Restrictions on display of national flag under the flag code-2002-
- It states that there will be no restriction on the display of the flag by public and private bodies and educational institutions except to the extent as laid down in the Emblems and Names (Prevention of Improper Use) Act, 1950 and the Prevention of Insults to National Honour Act, 1971.
- It mentions that the tricolour cannot be used for commercial purposes, and cannot be dipped in salute to any person or thing.
- It further states that whenever the flag is displayed, it should be distinctly placed and should “occupy the position of honour”.
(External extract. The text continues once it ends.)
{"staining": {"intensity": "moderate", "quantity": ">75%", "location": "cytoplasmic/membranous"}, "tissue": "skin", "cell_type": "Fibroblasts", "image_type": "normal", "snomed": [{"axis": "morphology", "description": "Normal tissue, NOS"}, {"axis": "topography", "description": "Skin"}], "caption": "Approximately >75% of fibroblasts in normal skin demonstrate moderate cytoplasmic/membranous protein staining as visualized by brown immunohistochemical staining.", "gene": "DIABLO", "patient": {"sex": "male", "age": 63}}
- Among the things which are not allowed is putting up a damaged or dishevelled flag, flying the tricolour from a single masthead simultaneously with other flags, and no other object, including flowers or garlands, or flag should be placed on the same height beside the tricolour or above it.
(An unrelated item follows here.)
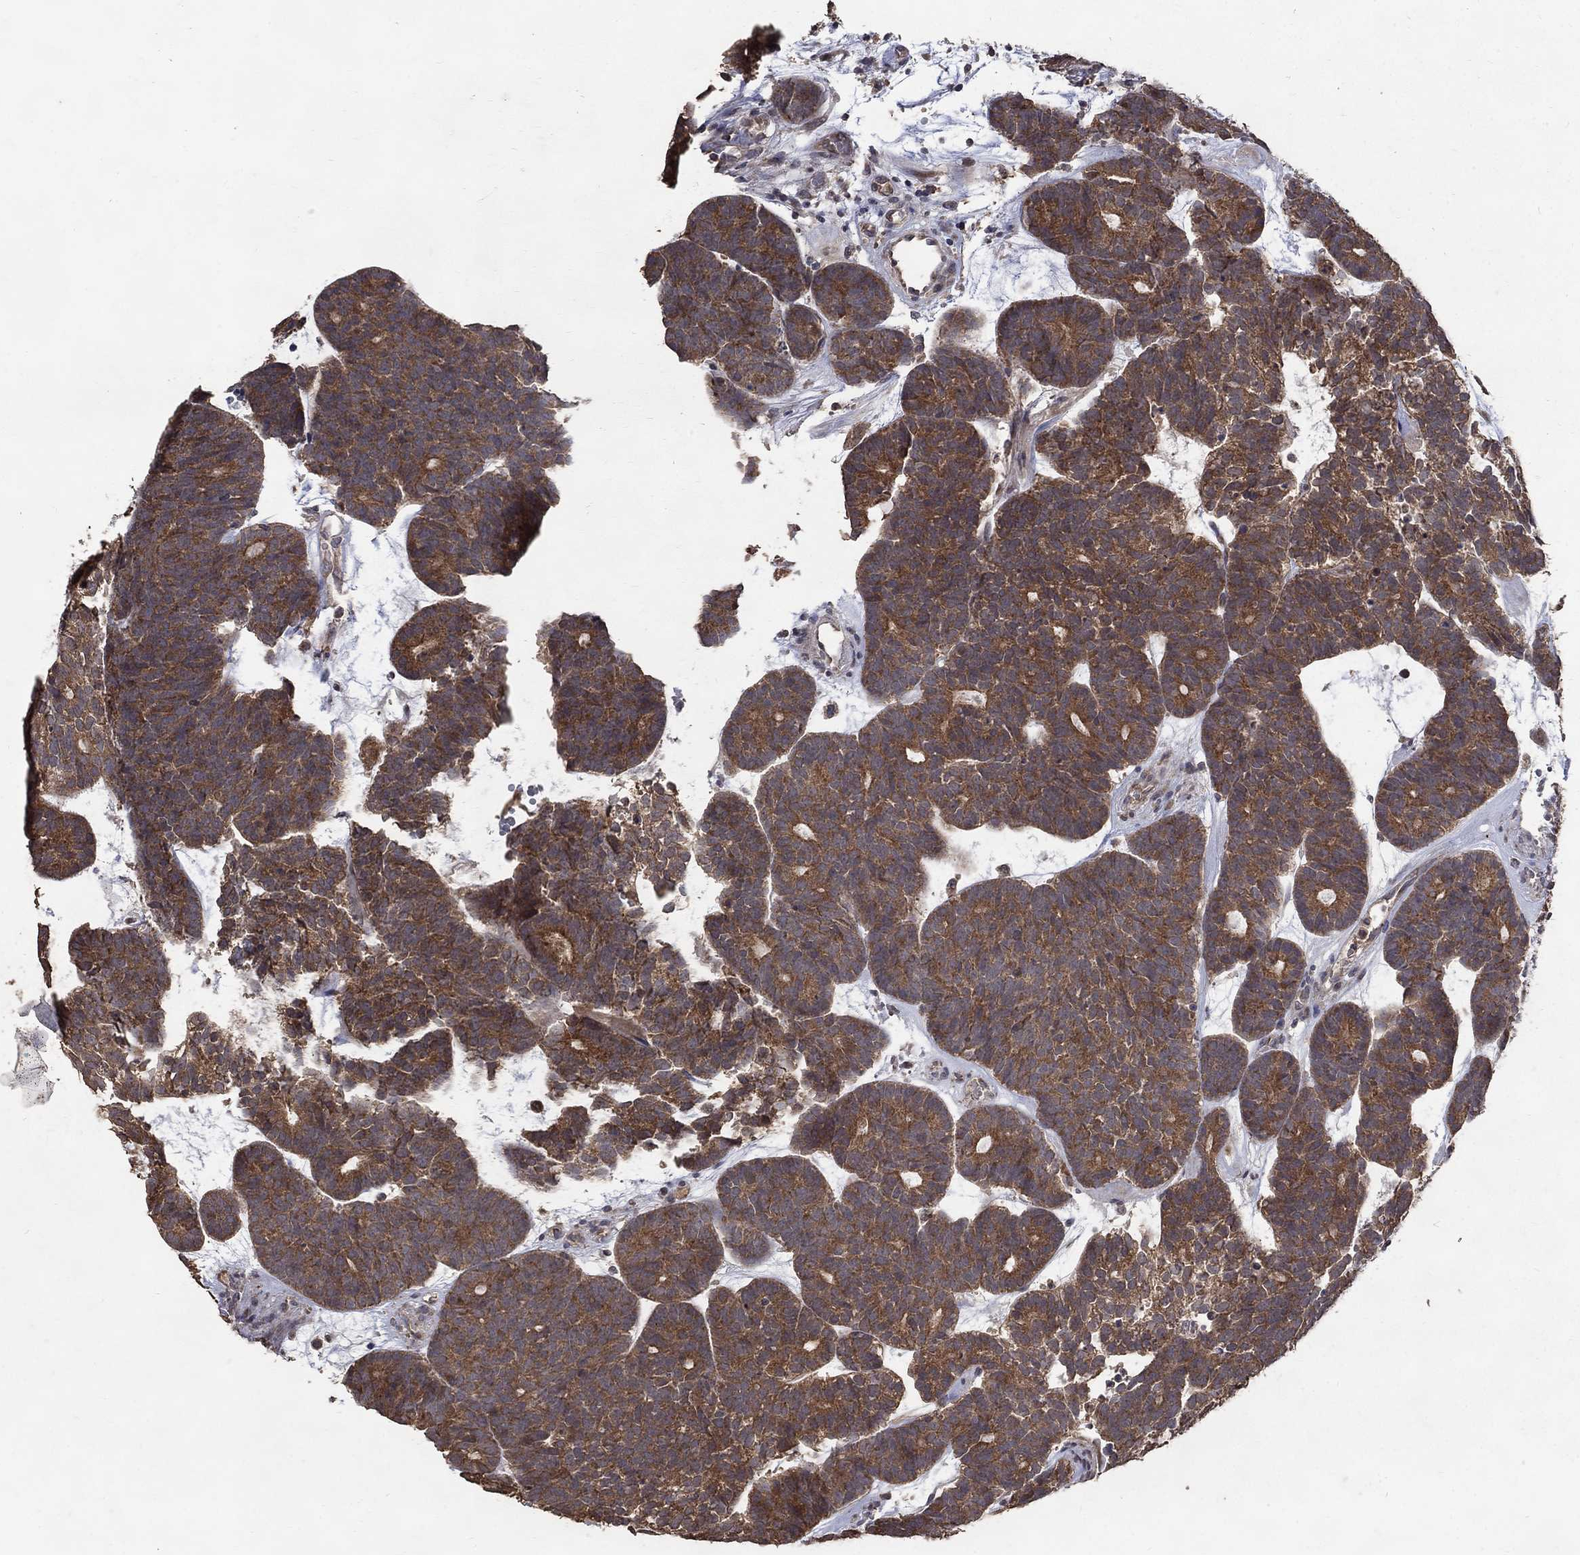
{"staining": {"intensity": "strong", "quantity": ">75%", "location": "cytoplasmic/membranous"}, "tissue": "head and neck cancer", "cell_type": "Tumor cells", "image_type": "cancer", "snomed": [{"axis": "morphology", "description": "Adenocarcinoma, NOS"}, {"axis": "topography", "description": "Head-Neck"}], "caption": "Immunohistochemical staining of head and neck adenocarcinoma exhibits strong cytoplasmic/membranous protein positivity in approximately >75% of tumor cells.", "gene": "C17orf75", "patient": {"sex": "female", "age": 81}}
- The flag should not be used as a festoon, or for any kind of decoration purposes.
- Any tricolour which is damaged should be destroyed in private, “preferably by burning or by any other method consistent with the dignity of the Flag”.
- Also, any paper flags, which are used on occasions of national and cultural occasions or sporting events, should not be casually discarded and must be disposed of in private.
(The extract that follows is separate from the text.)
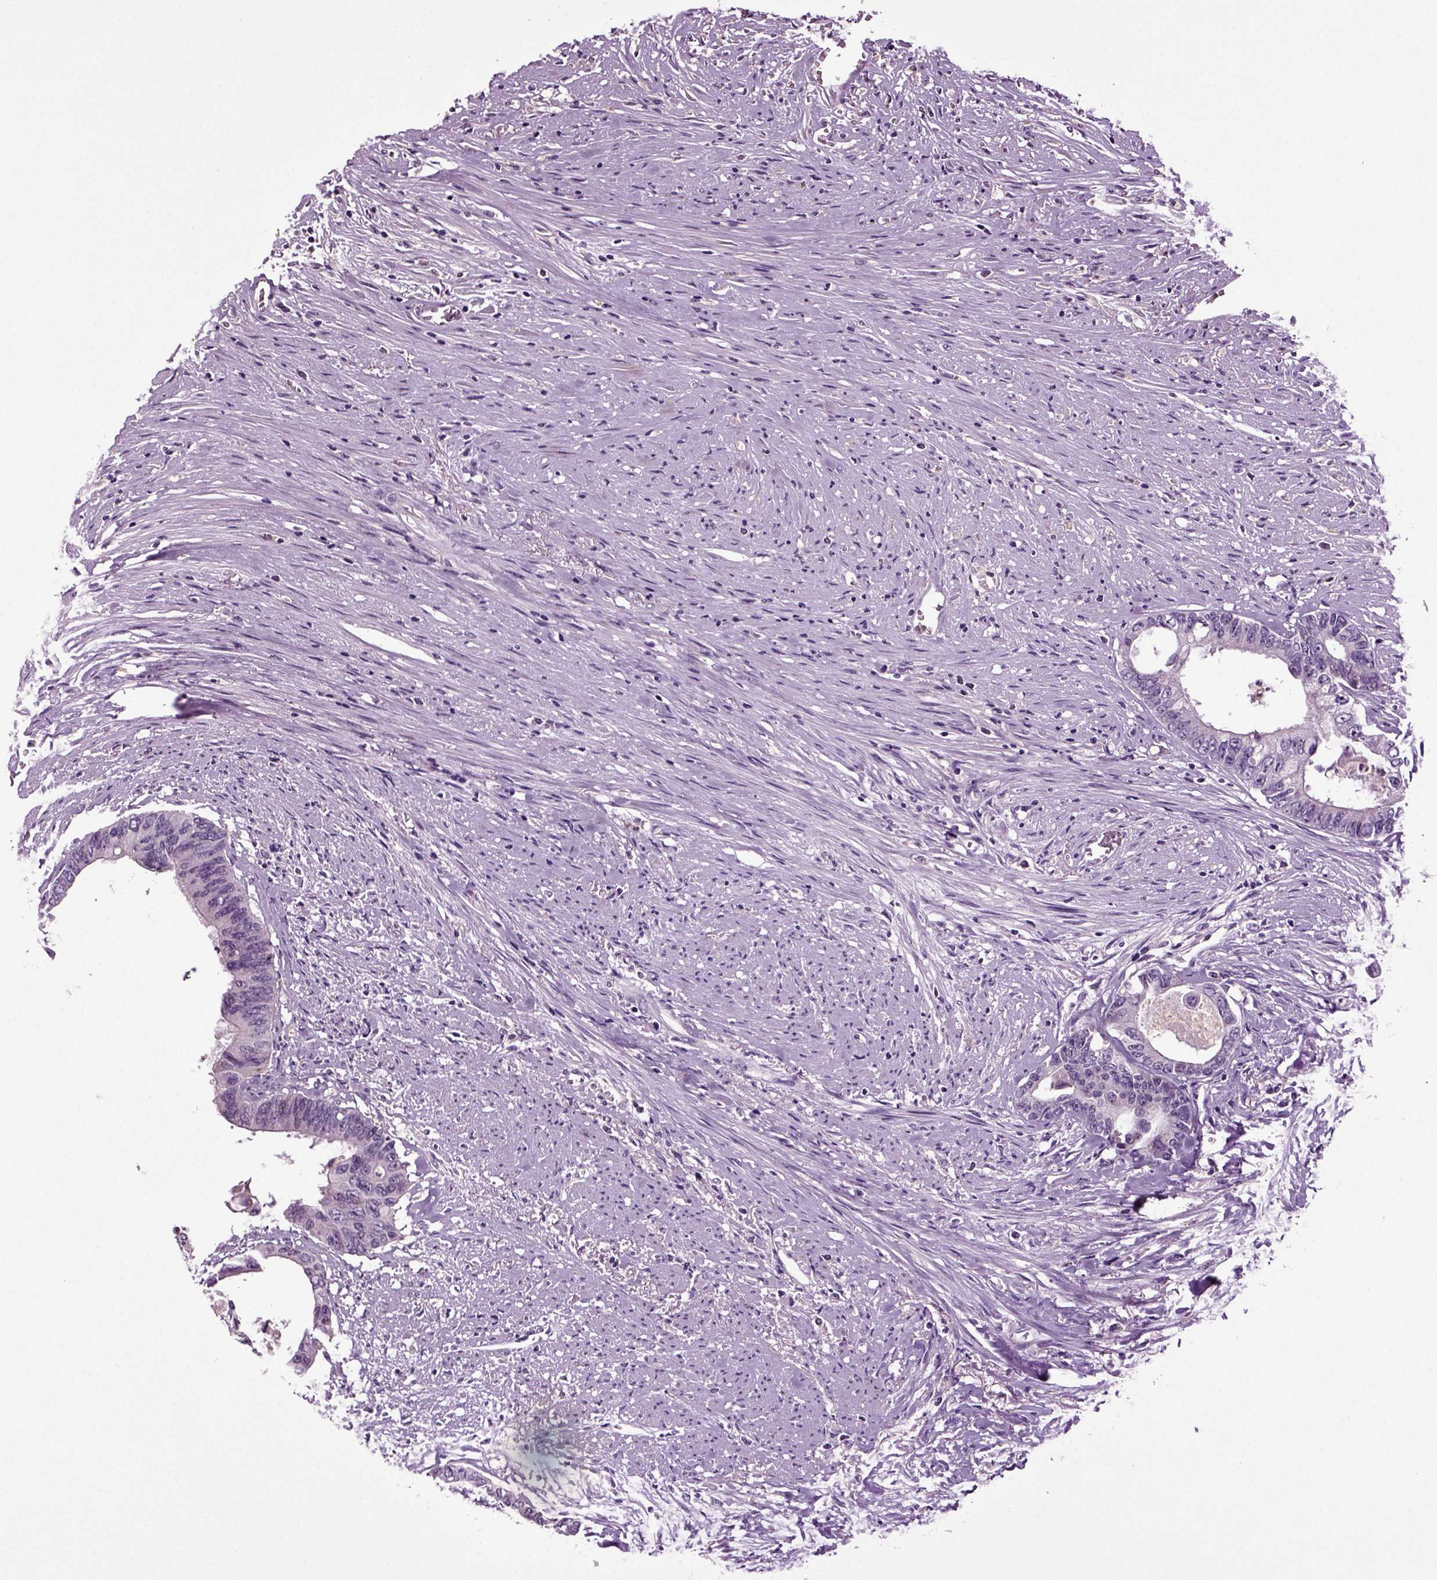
{"staining": {"intensity": "negative", "quantity": "none", "location": "none"}, "tissue": "colorectal cancer", "cell_type": "Tumor cells", "image_type": "cancer", "snomed": [{"axis": "morphology", "description": "Adenocarcinoma, NOS"}, {"axis": "topography", "description": "Rectum"}], "caption": "DAB immunohistochemical staining of colorectal adenocarcinoma demonstrates no significant positivity in tumor cells.", "gene": "FGF11", "patient": {"sex": "male", "age": 59}}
- For official display, only flags that conform to the specifications as laid down by the Bureau of Indian Standards and bearing their mark can be used.
- The flag should always be hoisted briskly and lowered slowly and ceremoniously.
- When a flag is displayed from a staff projecting horizontally from a window sill, balcony or front of a building, the saffron band should be at the farther end of the staff.
- When displayed on a speaker’s platform, the flag should be placed on the speaker’s right as s/he faces the audience or flat against the wall above and behind the speaker.
- When displayed on a car, the flag should be flown from a staff fixed either in the middle of the bonnet or the front right of the car.
- When carried in a parade, the flag should either be in the front of the centre of the line or towards the right of the file that is marching forward.
- When the Tricolour is passing by in a parade, or during a ceremony of hoisting or lowering of the flag, the persons present should stand at attention and salute the flag and dignitaries should remove their headgears before saluting the flag.
- In the event of the death of heads of states, dignitaries or during state funerals, the tricolour can be flown at half-mast during the period of mourning.
- However, if the period of mourning coincides with events of national importance, such as Independence Day, Republic Day, etc., the tricolour should not be flown at half-mast anywhere except over the building in which the body of the deceased is lying.
History of Indian Flag-
- The first national flag, which consisted of three horizontal stripes of red, yellow and green, is said to have been hoisted on August 7, 1906, at the Parsee Bagan Square, near Lower Circular Road, in Calcutta (now Kolkata).
- Later, in 1921, freedom fighter Pingali Venkayya met Mahatma Gandhi and proposed a basic design of the flag, consisting of two red and green bands.
- After undergoing several changes, the Tricolour was adopted as our national flag at a Congress Committee meeting in Karachi in 1931.
- The Indian flag was adopted in its present form during a meeting of the Constituent Assembly held on July 22, 1947.
- The National flag of India is a horizontal tricolor of deep saffron (kesari) at the top, white in the middle and dark green at the bottom in equal proportion.
- In the centre of the white band is a navy blue wheel which represents the chakra.
- Its design is that of the wheel which appears on the abacus of the Sarnath Lion Capital of Ashoka.
- Its diameter approximates to the width of the white band and it has 24 spokes.
The earliest rules for the display of the national flag were originally governed by the provisions of The Emblems and Names (Prevention of Improper Use) Act, 1950 and The Prevention of Insults to National Honour Act, 1971.